- **Exercise requirements**
Copy each line below without leaving any out.

- **Exercise materials**

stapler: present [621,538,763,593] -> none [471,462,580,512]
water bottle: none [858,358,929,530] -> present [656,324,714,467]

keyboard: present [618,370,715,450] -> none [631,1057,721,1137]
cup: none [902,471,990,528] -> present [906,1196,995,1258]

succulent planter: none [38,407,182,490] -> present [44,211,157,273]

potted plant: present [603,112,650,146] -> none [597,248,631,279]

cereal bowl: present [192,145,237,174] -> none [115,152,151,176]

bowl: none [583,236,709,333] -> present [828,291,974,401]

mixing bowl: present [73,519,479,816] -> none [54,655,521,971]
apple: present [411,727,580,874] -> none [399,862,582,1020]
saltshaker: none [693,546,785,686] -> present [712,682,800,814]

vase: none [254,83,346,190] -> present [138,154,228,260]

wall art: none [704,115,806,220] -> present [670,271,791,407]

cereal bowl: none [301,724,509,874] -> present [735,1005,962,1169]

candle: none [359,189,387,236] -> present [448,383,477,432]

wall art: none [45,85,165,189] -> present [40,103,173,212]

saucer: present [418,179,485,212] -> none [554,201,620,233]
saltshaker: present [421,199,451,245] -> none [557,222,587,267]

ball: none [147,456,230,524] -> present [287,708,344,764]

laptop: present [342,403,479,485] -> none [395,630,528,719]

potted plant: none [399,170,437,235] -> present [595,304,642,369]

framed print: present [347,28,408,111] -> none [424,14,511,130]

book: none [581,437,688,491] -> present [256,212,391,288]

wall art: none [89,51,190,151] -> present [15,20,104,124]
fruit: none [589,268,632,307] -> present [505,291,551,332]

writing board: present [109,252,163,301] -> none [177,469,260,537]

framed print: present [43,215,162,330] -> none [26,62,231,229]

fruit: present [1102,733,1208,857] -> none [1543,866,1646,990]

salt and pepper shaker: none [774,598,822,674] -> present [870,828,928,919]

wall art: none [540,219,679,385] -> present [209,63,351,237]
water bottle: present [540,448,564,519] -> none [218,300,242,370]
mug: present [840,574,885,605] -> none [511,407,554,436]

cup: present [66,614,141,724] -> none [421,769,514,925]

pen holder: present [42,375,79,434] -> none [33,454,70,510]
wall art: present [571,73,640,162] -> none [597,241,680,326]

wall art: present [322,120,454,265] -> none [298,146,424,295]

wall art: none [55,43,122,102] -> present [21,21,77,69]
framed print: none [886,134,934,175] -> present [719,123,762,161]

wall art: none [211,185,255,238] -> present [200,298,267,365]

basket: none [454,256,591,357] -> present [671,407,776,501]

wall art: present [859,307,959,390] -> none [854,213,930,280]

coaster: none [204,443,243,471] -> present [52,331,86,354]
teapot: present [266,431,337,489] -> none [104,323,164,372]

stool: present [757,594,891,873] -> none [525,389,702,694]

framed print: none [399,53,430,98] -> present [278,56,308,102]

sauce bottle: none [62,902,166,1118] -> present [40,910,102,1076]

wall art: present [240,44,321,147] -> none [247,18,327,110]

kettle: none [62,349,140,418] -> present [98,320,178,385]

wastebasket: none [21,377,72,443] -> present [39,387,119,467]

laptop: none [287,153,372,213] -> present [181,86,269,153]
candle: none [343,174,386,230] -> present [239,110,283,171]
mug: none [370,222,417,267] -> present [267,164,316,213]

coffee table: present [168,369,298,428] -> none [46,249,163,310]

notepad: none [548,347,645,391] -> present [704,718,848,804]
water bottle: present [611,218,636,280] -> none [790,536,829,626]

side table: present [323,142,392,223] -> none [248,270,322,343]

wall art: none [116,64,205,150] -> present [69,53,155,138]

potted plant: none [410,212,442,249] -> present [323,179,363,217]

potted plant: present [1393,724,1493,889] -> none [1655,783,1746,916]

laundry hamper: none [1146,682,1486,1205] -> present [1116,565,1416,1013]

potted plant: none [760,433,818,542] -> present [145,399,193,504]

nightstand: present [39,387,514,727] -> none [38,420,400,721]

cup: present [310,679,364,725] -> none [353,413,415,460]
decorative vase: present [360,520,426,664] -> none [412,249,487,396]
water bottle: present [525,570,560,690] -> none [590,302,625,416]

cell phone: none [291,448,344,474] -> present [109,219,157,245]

- **Answer section**
stapler: present [621,538,763,593] -> none [471,462,580,512]
water bottle: none [858,358,929,530] -> present [656,324,714,467]

keyboard: present [618,370,715,450] -> none [631,1057,721,1137]
cup: none [902,471,990,528] -> present [906,1196,995,1258]

succulent planter: none [38,407,182,490] -> present [44,211,157,273]

potted plant: present [603,112,650,146] -> none [597,248,631,279]

cereal bowl: present [192,145,237,174] -> none [115,152,151,176]

bowl: none [583,236,709,333] -> present [828,291,974,401]

mixing bowl: present [73,519,479,816] -> none [54,655,521,971]
apple: present [411,727,580,874] -> none [399,862,582,1020]
saltshaker: none [693,546,785,686] -> present [712,682,800,814]

vase: none [254,83,346,190] -> present [138,154,228,260]

wall art: none [704,115,806,220] -> present [670,271,791,407]

cereal bowl: none [301,724,509,874] -> present [735,1005,962,1169]

candle: none [359,189,387,236] -> present [448,383,477,432]

wall art: none [45,85,165,189] -> present [40,103,173,212]

saucer: present [418,179,485,212] -> none [554,201,620,233]
saltshaker: present [421,199,451,245] -> none [557,222,587,267]

ball: none [147,456,230,524] -> present [287,708,344,764]

laptop: present [342,403,479,485] -> none [395,630,528,719]

potted plant: none [399,170,437,235] -> present [595,304,642,369]

framed print: present [347,28,408,111] -> none [424,14,511,130]

book: none [581,437,688,491] -> present [256,212,391,288]

wall art: none [89,51,190,151] -> present [15,20,104,124]
fruit: none [589,268,632,307] -> present [505,291,551,332]

writing board: present [109,252,163,301] -> none [177,469,260,537]

framed print: present [43,215,162,330] -> none [26,62,231,229]

fruit: present [1102,733,1208,857] -> none [1543,866,1646,990]

salt and pepper shaker: none [774,598,822,674] -> present [870,828,928,919]

wall art: none [540,219,679,385] -> present [209,63,351,237]
water bottle: present [540,448,564,519] -> none [218,300,242,370]
mug: present [840,574,885,605] -> none [511,407,554,436]

cup: present [66,614,141,724] -> none [421,769,514,925]

pen holder: present [42,375,79,434] -> none [33,454,70,510]
wall art: present [571,73,640,162] -> none [597,241,680,326]

wall art: present [322,120,454,265] -> none [298,146,424,295]

wall art: none [55,43,122,102] -> present [21,21,77,69]
framed print: none [886,134,934,175] -> present [719,123,762,161]

wall art: none [211,185,255,238] -> present [200,298,267,365]

basket: none [454,256,591,357] -> present [671,407,776,501]

wall art: present [859,307,959,390] -> none [854,213,930,280]

coaster: none [204,443,243,471] -> present [52,331,86,354]
teapot: present [266,431,337,489] -> none [104,323,164,372]

stool: present [757,594,891,873] -> none [525,389,702,694]

framed print: none [399,53,430,98] -> present [278,56,308,102]

sauce bottle: none [62,902,166,1118] -> present [40,910,102,1076]

wall art: present [240,44,321,147] -> none [247,18,327,110]

kettle: none [62,349,140,418] -> present [98,320,178,385]

wastebasket: none [21,377,72,443] -> present [39,387,119,467]

laptop: none [287,153,372,213] -> present [181,86,269,153]
candle: none [343,174,386,230] -> present [239,110,283,171]
mug: none [370,222,417,267] -> present [267,164,316,213]

coffee table: present [168,369,298,428] -> none [46,249,163,310]

notepad: none [548,347,645,391] -> present [704,718,848,804]
water bottle: present [611,218,636,280] -> none [790,536,829,626]

side table: present [323,142,392,223] -> none [248,270,322,343]

wall art: none [116,64,205,150] -> present [69,53,155,138]

potted plant: none [410,212,442,249] -> present [323,179,363,217]

potted plant: present [1393,724,1493,889] -> none [1655,783,1746,916]

laundry hamper: none [1146,682,1486,1205] -> present [1116,565,1416,1013]

potted plant: none [760,433,818,542] -> present [145,399,193,504]

nightstand: present [39,387,514,727] -> none [38,420,400,721]

cup: present [310,679,364,725] -> none [353,413,415,460]
decorative vase: present [360,520,426,664] -> none [412,249,487,396]
water bottle: present [525,570,560,690] -> none [590,302,625,416]

cell phone: none [291,448,344,474] -> present [109,219,157,245]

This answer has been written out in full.